Investors have grown increasingly worried about the global economic outlook, as roaring inflation, higher interest rates and volatile markets have destabilized the financial system.

And what about the yield curve is worrying them in particular?

One common measure of the yield curve has already inverted, with the two-year Treasury yield remaining above the 10-year Treasury yield since early July.

At times Tuesday and throughout much of Wednesday, another segment of the curve also inverted, with the three-month yield inching above the 10-year yield. Since the late 1960s, this part of the yield curve has inverted roughly a year before the start of a recession, with a range of six to 15 months, the NYT said. 

How is inflation linked to the inversion in the yield curve?

At the moment, inflation is stubbornly high, with the Fed clearly communicating that interest rates need to rise even more to tackle it. As a result, expectations for where interest rates will be in three months have moved progressively higher. The three-month Treasury yield has risen from 0.05% at the end of 2021 to just over 4% on Wednesday.

And how are interest rates related to inflation? 

Higher interest rates lead to lower inflation because they cool the economy by raising borrowing costs for consumers and companies. That can lead companies to rethink spending plans or lay off employees, and eventually a restricted economy can become a shrinking economy.

How high is inflation in the US right now? By when could it fall?

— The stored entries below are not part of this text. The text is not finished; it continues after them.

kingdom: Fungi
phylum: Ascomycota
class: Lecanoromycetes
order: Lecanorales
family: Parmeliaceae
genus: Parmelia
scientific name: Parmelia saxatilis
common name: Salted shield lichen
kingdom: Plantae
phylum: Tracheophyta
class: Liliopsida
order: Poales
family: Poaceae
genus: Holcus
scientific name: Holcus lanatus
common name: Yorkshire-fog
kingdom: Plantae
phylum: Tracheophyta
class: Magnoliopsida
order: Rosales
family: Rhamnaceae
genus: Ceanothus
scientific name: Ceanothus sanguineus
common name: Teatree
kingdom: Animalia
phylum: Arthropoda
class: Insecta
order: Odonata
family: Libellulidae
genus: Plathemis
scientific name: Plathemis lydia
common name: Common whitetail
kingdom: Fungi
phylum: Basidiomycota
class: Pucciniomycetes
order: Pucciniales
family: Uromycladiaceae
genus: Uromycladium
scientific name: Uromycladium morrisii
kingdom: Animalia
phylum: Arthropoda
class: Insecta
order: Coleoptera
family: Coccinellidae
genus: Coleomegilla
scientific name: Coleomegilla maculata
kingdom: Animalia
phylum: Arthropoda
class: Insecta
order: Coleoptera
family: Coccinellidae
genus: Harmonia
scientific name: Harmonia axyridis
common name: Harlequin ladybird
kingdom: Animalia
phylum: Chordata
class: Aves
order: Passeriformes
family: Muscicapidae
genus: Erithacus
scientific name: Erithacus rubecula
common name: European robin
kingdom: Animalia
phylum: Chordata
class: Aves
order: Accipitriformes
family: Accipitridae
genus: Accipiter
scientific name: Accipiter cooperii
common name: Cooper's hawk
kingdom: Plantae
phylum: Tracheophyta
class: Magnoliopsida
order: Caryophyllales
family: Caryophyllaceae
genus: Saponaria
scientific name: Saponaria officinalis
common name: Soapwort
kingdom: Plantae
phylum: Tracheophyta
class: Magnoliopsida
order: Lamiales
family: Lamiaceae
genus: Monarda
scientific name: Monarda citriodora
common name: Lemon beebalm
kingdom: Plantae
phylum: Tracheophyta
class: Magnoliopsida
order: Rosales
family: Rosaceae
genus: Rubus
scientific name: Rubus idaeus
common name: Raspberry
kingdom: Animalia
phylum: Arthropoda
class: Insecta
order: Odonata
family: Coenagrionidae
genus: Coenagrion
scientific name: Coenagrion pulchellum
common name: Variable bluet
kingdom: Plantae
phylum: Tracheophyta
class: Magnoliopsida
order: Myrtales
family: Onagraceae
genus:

With U.S. inflation running so high, at 8.2% in the year through September, it may take some time before it falls in line with the Fed's target of 2%. As a result, once inflation has returned to a more comfortable level, the economy may be suffering, and the Fed will need to lower interest rates to stimulate growth again.

That's why longer-dated Treasury yields are below short-dated yields at the moment. The 10-year Treasury yield fell back to around 4% Wednesday.

Okay, so why should we in India be so worried?

It is often said that if America sneezes, the rest of the world catches a cold, and emerging markets like India are no exception. 

So, if a recession hits the US, like what happened in 2008, India could see significant outflows of foreign hot money and that could take markets down with it. A recession in the US could also severely impact the prospects of companies that depend on that economy for their revenues, such as IT services and pharma exporters. All of this could have a domino effect, and quickly spiral out of control.